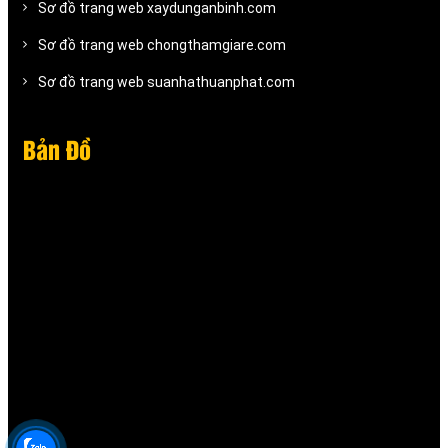
Sơ đồ trang web xaydunganbinh.com
Sơ đồ trang web chongthamgiare.com
Sơ đồ trang web suanhathuanphat.com
Bản Đồ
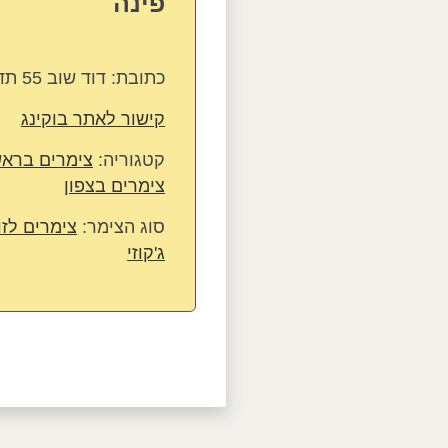
פינה
כתובת:
דוד שוב 55 תד 1430, ראש פינה, ישראל
קישור לאתר בוקינג
קטגוריה:
צימרים בראש
צימרים בצפון
סוג הצימר:
צימרים לזו
ג'קוזי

• • • • •

* _YOUR OBJECTIVE_:
Could you output every line of text from the items above without changing a character, leaving the pictures out?

* _ANSWER TO THE EXERCISE_:
Sơ đồ trang web xaydunganbinh.com
Sơ đồ trang web chongthamgiare.com
Sơ đồ trang web suanhathuanphat.com
Bản Đồ
פינה
כתובת:
דוד שוב 55 תד 1430, ראש פינה, ישראל
קישור לאתר בוקינג
קטגוריה:
צימרים בראש
צימרים בצפון
סוג הצימר:
צימרים לזו
ג'קוזי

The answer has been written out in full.